The ENRB would consist of three professional members akin to the Public Utilities Commission (PUC). Appointments to the ENRB would be processed through the Judicial Nominating Board process. The ENRB would hear and decide all applications for major projects or major amendments to existing permits. On these major application reviews, the three members of the ENRB would be joined by two commissioners from the district in which the project is located. These two additional commissioners would join the three permanent ENRB members in making findings of fact regarding a permit application. Matters of law and policy, however, would be decided by the three permanent members alone in an effort to achieve a degree of statewide consistency. Among other things, the district coordinators would then act as delegees of the ENRB and decide minor and administrative amendments to existing Act 250 permits, would decide requests for jurisdictional determinations, and would make other ancillary determinations. Permit application decisions by the ENRB or district coordinators would be appealed directly to the Vermont Supreme Court. Jurisdictional and other ancillary determinations by the district coordinators would first be appealed to the ENRB.

Three potential concerns are implicated by this proposal. First, this proposal does not avoid a return to dual appeal tracks that consolidated appeals before the Environmental Division eliminated. That is, there would again be a risk of inconsistent determinations regarding a project’s Act 250 permit and other municipal or State permits. Second, there is some question as to whether a single board can handle all major project reviews and appeals of ancillary determinations by district coordinators in a timely fashion. Third, if the ENRB opts to employ hearing officers to address these docket pressures, as authorized in the joint proposal, does that eliminate the benefit of having a five-person ENRB, including two regional commissioners, make findings of fact regarding a matter? That is, factual findings by a hearing officer are generally accorded some degree of deference, which would reduce the level of factual review actually being conducted by the ENRB members themselves. Nonetheless, this ENRB model is a creative effort at finding a solution to the Gordian knot before the General Assembly with reference to the Act 250 permit and appeal processes.

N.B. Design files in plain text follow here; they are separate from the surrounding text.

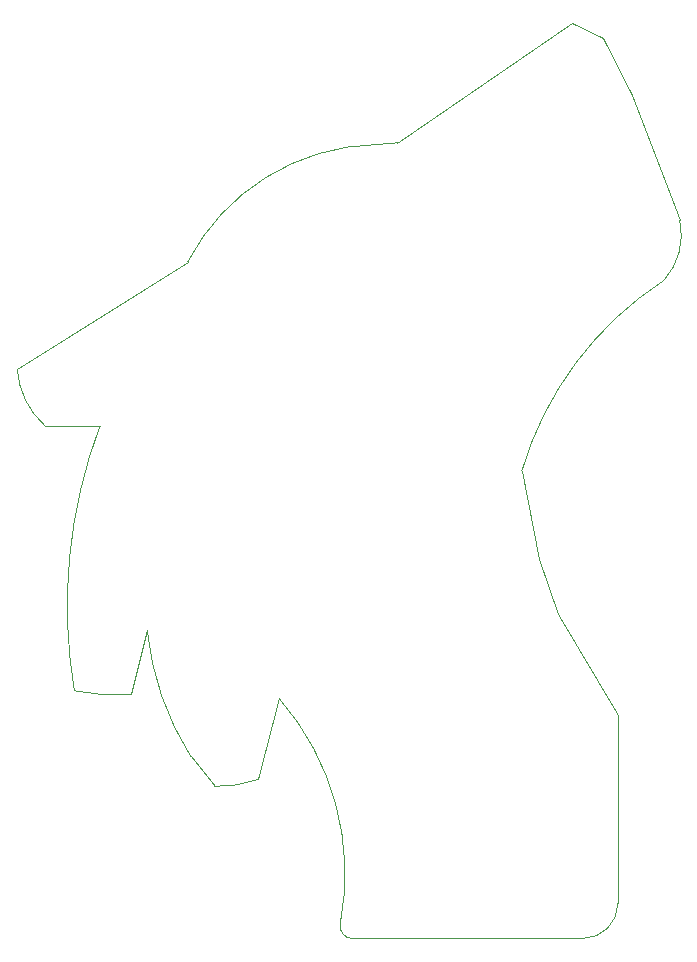
<source format=gbr>
%TF.GenerationSoftware,KiCad,Pcbnew,9.0.7*%
%TF.CreationDate,2026-01-21T21:34:25-07:00*%
%TF.ProjectId,WolfPCB,576f6c66-5043-4422-9e6b-696361645f70,1*%
%TF.SameCoordinates,Original*%
%TF.FileFunction,Profile,NP*%
%FSLAX46Y46*%
G04 Gerber Fmt 4.6, Leading zero omitted, Abs format (unit mm)*
G04 Created by KiCad (PCBNEW 9.0.7) date 2026-01-21 21:34:25*
%MOMM*%
%LPD*%
G01*
G04 APERTURE LIST*
%TA.AperFunction,Profile*%
%ADD10C,0.100000*%
%TD*%
G04 APERTURE END LIST*
D10*
X174117000Y-82804000D02*
G75*
G02*
X172769227Y-87928752I-5588000J-1270000D01*
G01*
X168900000Y-140637000D02*
G75*
G02*
X165900000Y-143637000I-3000000J0D01*
G01*
X167640000Y-67437000D02*
X170053000Y-72263000D01*
X129032000Y-117533000D02*
X127635000Y-122936000D01*
X125031924Y-100242645D02*
X120396000Y-100242645D01*
X132461000Y-86360000D02*
G75*
G02*
X148462132Y-76412024I16383000J-8509000D01*
G01*
X160755270Y-104033716D02*
X162179000Y-111506000D01*
X132720540Y-128219803D02*
G75*
G02*
X129032000Y-117533000I20822460J13166803D01*
G01*
X160755270Y-104033714D02*
G75*
G02*
X172769227Y-87928753I27839730J-8234286D01*
G01*
X163830000Y-116205000D02*
X168900000Y-124714000D01*
X165900000Y-143637000D02*
X146400000Y-143637000D01*
X132720540Y-128219803D02*
X134731923Y-130755270D01*
X138430000Y-130175000D02*
G75*
G02*
X134731928Y-130755270I-3429000J9779000D01*
G01*
X127635000Y-122936000D02*
G75*
G02*
X122868336Y-122663467I-1524000J15166200D01*
G01*
X122868336Y-122663467D02*
G75*
G02*
X125031924Y-100242645I42739664J7190467D01*
G01*
X168900000Y-124714000D02*
X168900000Y-140637000D01*
X146400000Y-143637000D02*
G75*
G02*
X145383138Y-142396627I0J1037000D01*
G01*
X150217690Y-76269456D02*
G75*
G02*
X148462132Y-76412029I-1755590J10737556D01*
G01*
X120396000Y-100242645D02*
G75*
G02*
X118026149Y-95397469I4635900J5269645D01*
G01*
X140207114Y-123317773D02*
G75*
G02*
X145383138Y-142396627I-17017114J-14858227D01*
G01*
X150217684Y-76269456D02*
X164973000Y-66167000D01*
X140208000Y-123317000D02*
X138430000Y-130175000D01*
X170053000Y-72263000D02*
X174117000Y-82804000D01*
X118026156Y-95397580D02*
X132461000Y-86360000D01*
X162179000Y-111506000D02*
X163830000Y-116205000D01*
X164973000Y-66167000D02*
X167640000Y-67437000D01*
M02*

</source>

  • Pre-application notice to enhance public participation. Again, borrowing from the PUC process, construction plans for any major project would need to be provided to adjoining landowners, municipal and regional planning commissions, and affected state agencies no less than 30 days prior to the filing of the application. This pre-application notice is intended to facilitate advance input that can potentially be addressed or incorporated by an applicant in the final application submitted for review.
  • Presumptions for ANR permits. Currently, certain ANR permits are entitled to a rebuttable presumption if identified by rule. The joint proposal recommends the following: (i) under Criteria 1 through 5, submission of any state permit would automatically create a rebuttable presumption, but only with reference to issues addressed by the terms of the permit; (ii) technical determinations by ANR in any permit would automatically be accorded substantial deference by district coordinators and the ENRB; and (iii) under every criterion except Criterion 8, submission of any municipal permit automatically would create a rebuttable presumption, but again only with reference to issues addressed by the terms of the permit.

Like any collaborative effort, the package of reform proposals is an effort at compromise which seeks to address many of the goals and concerns cited by the Commission on Act 250. To that end, the Scott Administration and VNRC have attempted to pull together a set of proposed additions and changes to Act 250 which are concrete in nature. There is much of merit in the joint proposal, but significant questions and policy choices remain. What happens next is up to the General Assembly.